There are precautions you can take to greatly lower your exposure to harmful toxins when driving in traffic.

By Talia Avakian
August 26, 2016
Traffic Jams
Credit: Getty Images

Sitting in a traffic jam can be frustrating, and a new study shows that it is also harmful to our health.

Recent research from the University of Surrey shows that drivers caught in traffic jams face great exposure to toxic fumes, with adjustments made to their car’s ventilation systems affecting just how much.

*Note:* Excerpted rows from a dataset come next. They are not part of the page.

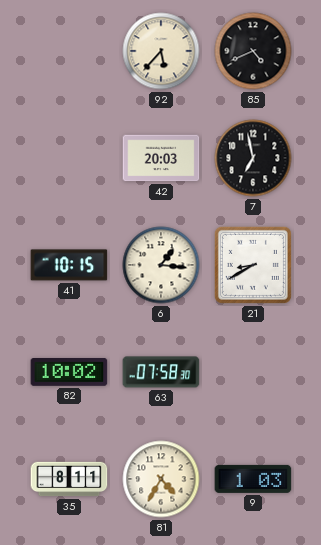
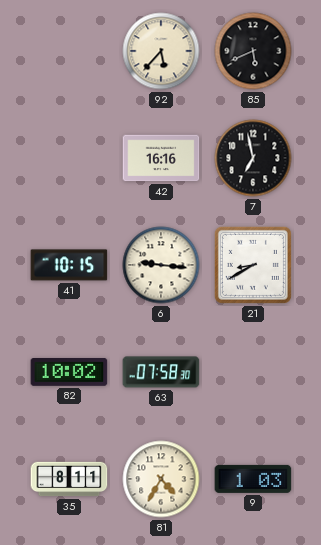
85: 4:41 -> 5:41
42: 20:03 -> 16:16
6: 1:16 -> 9:16
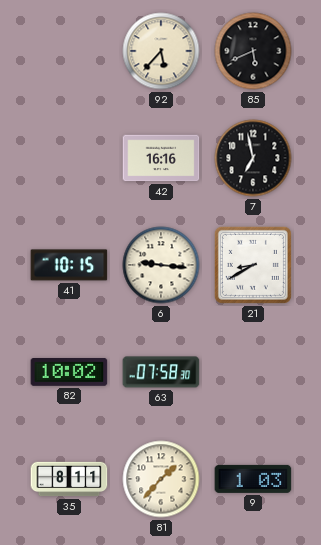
81: 4:35 -> 1:37
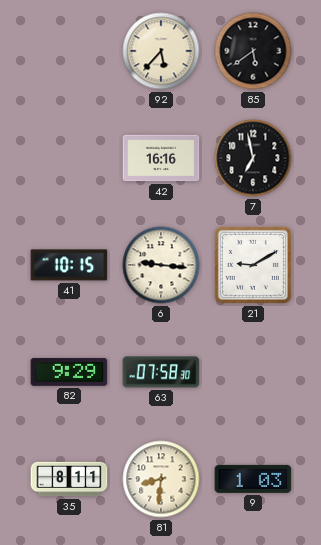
85: 5:41 -> 5:39
21: 8:40 -> 9:10
82: 10:02 -> 9:29
81: 1:37 -> 8:31
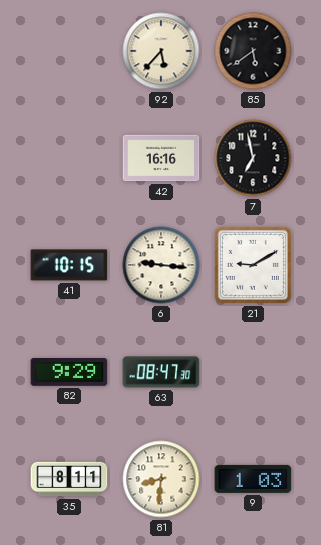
63: 07:58 -> 08:47
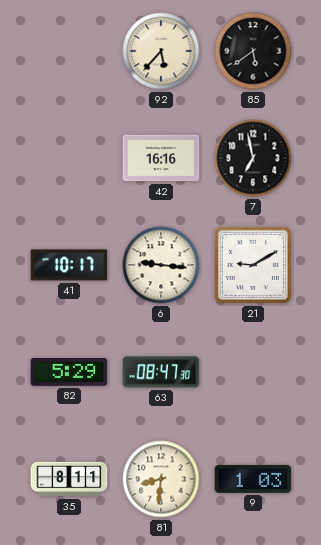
41: 10:15 -> 10:17
82: 9:29 -> 5:29
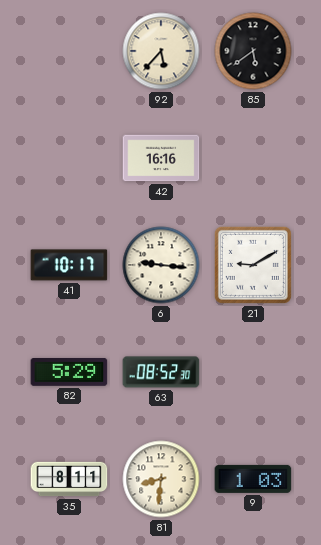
7: 6:58 -> none
63: 08:47 -> 08:52
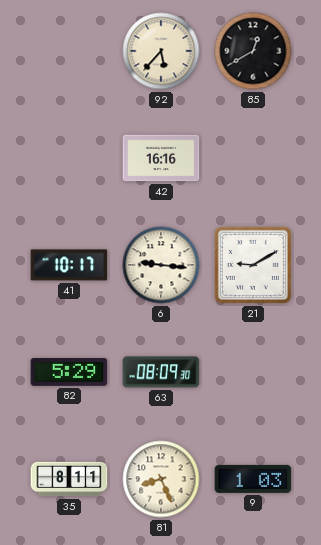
85: 5:39 -> 12:40
63: 08:52 -> 08:09
81: 8:31 -> 8:26
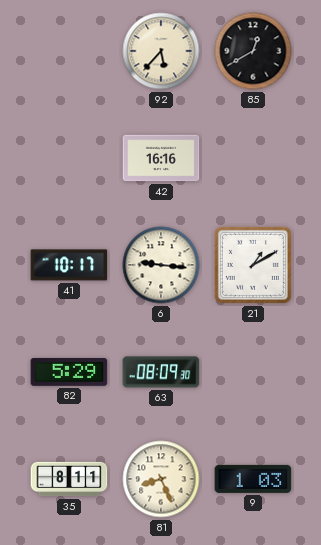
21: 9:10 -> 1:10
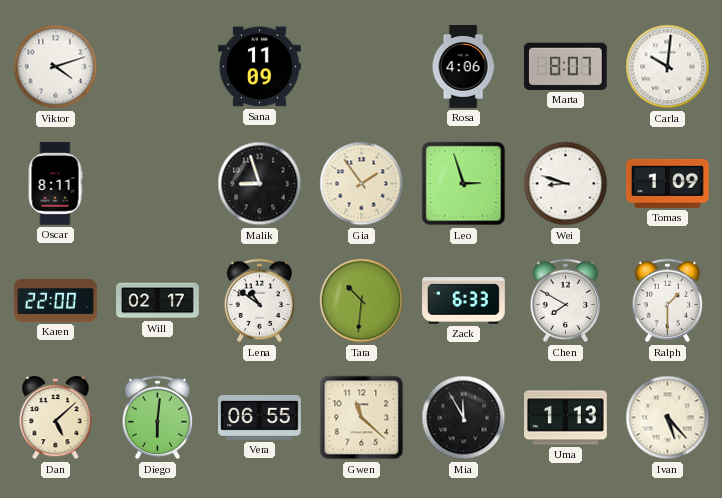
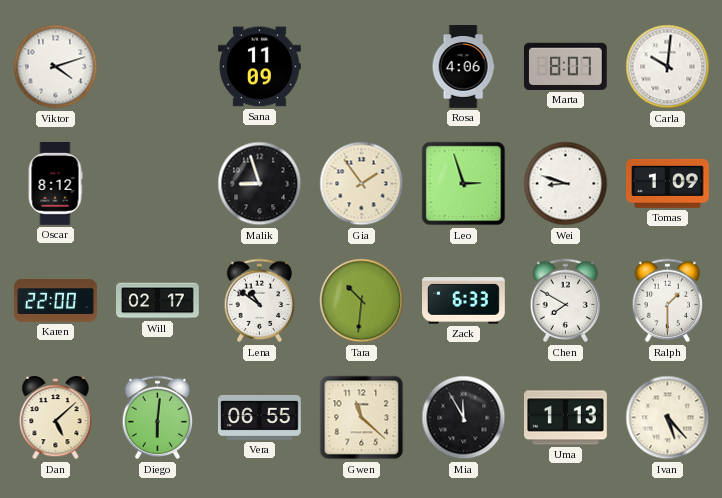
Oscar: 8:11 -> 8:12
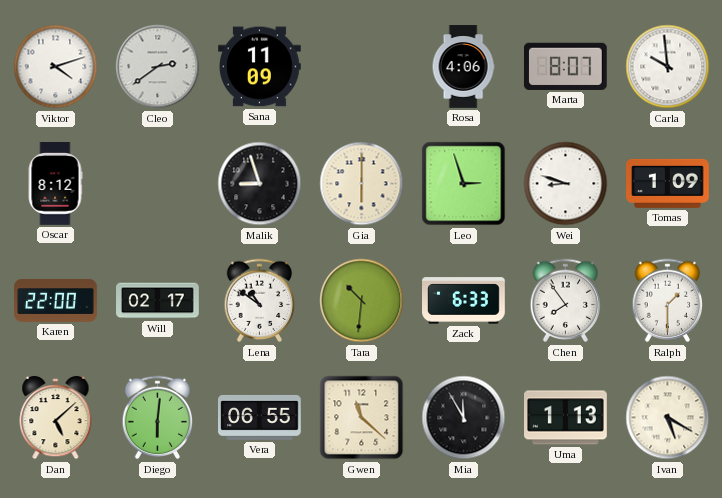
Cleo: none -> 2:39
Carla: 10:01 -> 9:59
Gia: 1:54 -> 6:00
Chen: 7:50 -> 7:54
Ivan: 5:23 -> 5:20
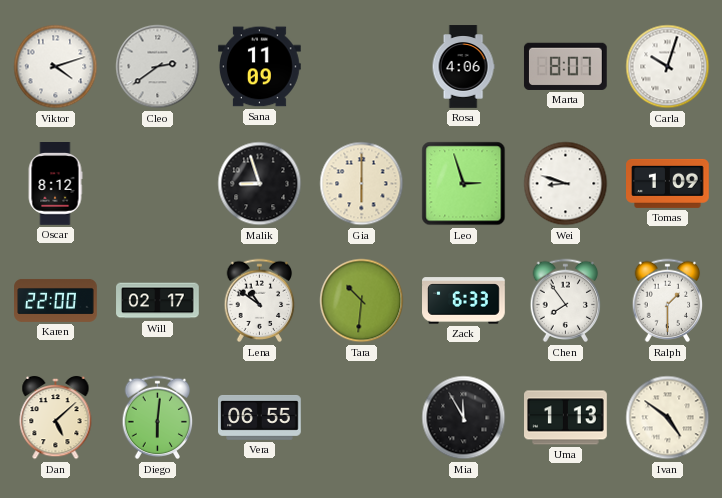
Carla: 9:59 -> 10:03
Gwen: 11:22 -> none
Ivan: 5:20 -> 4:51
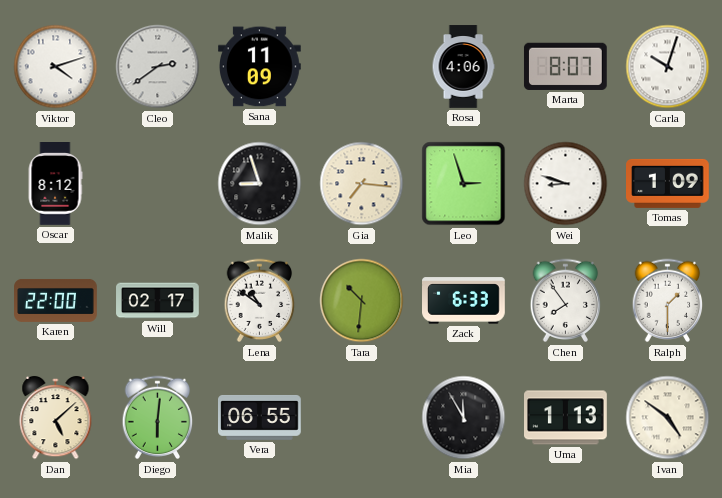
Gia: 6:00 -> 7:16
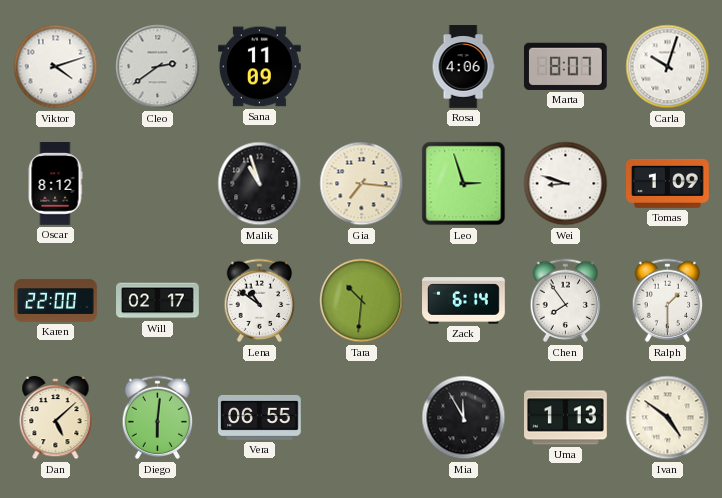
Malik: 8:57 -> 10:57
Zack: 6:33 -> 6:14
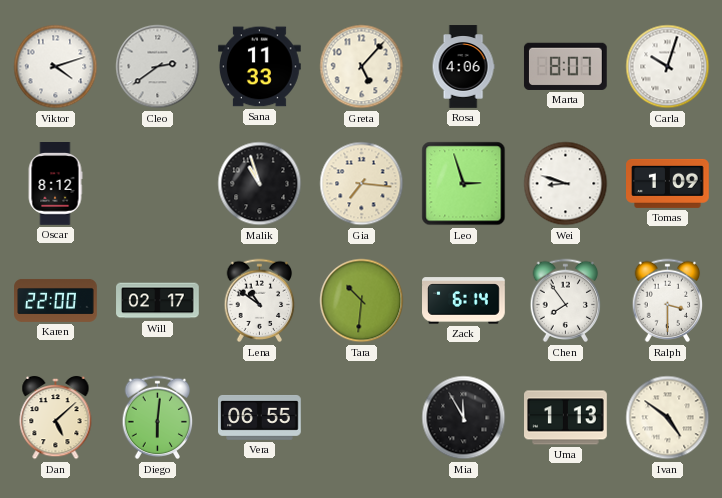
Sana: 11:09 -> 11:33
Greta: none -> 5:07
Ralph: 1:30 -> 3:30
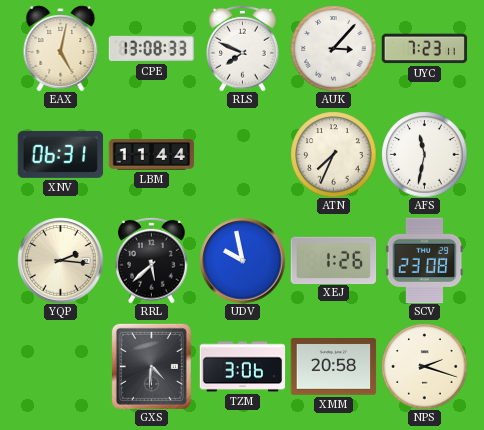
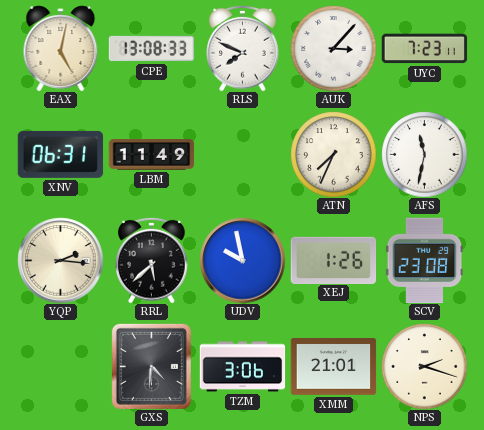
LBM: 11:44 -> 11:49
XMM: 20:58 -> 21:01
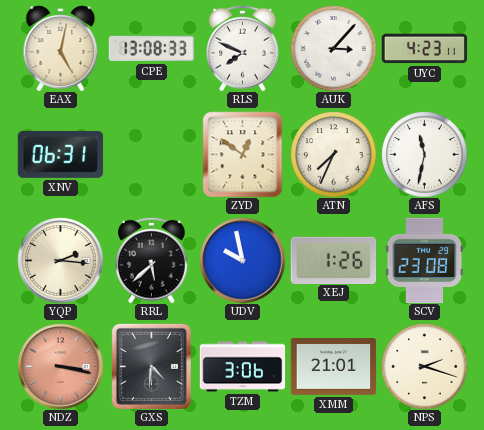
UYC: 7:23 -> 4:23
LBM: 11:49 -> none
ZYD: none -> 12:51
NDZ: none -> 3:17
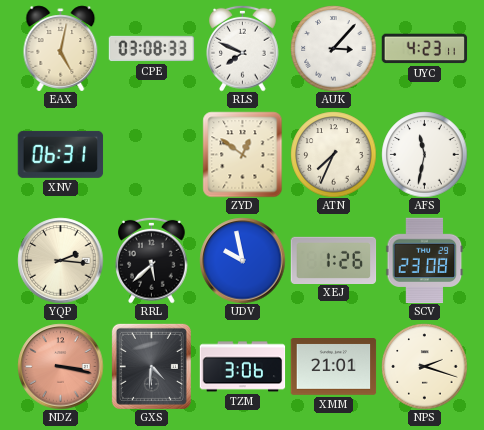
CPE: 13:08 -> 03:08
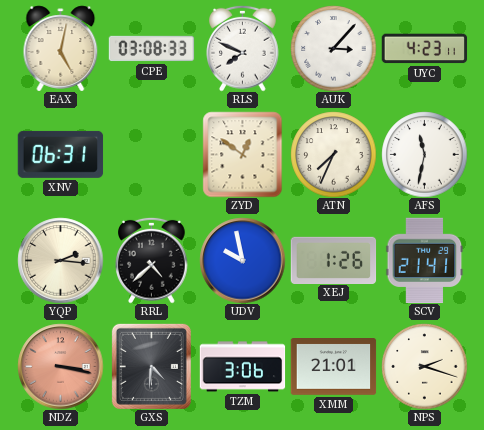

Scientists found that having your window closed but keeping the fan on puts you at the highest risk of exposure while in traffic, considering the pollution in the outside air that is now being circulated in the vehicle. According to the study, having your window closed and the fan off can lower your exposure to in-car pollutants by 76 percent.

The findings also showed that when stopped at a red light, cars release emissions as they go through driving cycles that vary from accelerating and decelerating to staying idle. In these cases, the emissions take longer to disperse and therefore accumulate in the air near traffic lights.

This can become alarming in urban cities, as outdoor air pollution has been classified by the World Health Organization as a crucial risk humans face, with the potential to lead to premature deaths, disease, and health complications.

The research also found that the pollution levels inside of cars were up to 40 percent higher for vehicles caught in traffic jams and red lights, as opposed to those driving in free-flowing conditions.

Dr. Prashant Kumar, senior author of the study from the University of Surrey, said in a news release that drivers should keep their windows shut, fans turned off, and to try and increase the distance between them and the car in front during traffic jams or while stationary at traffic lights to limit their exposure.

He also recommended having the air re-circulating within the car rather than utilizing outdoor air if the fan or heater does need to be on.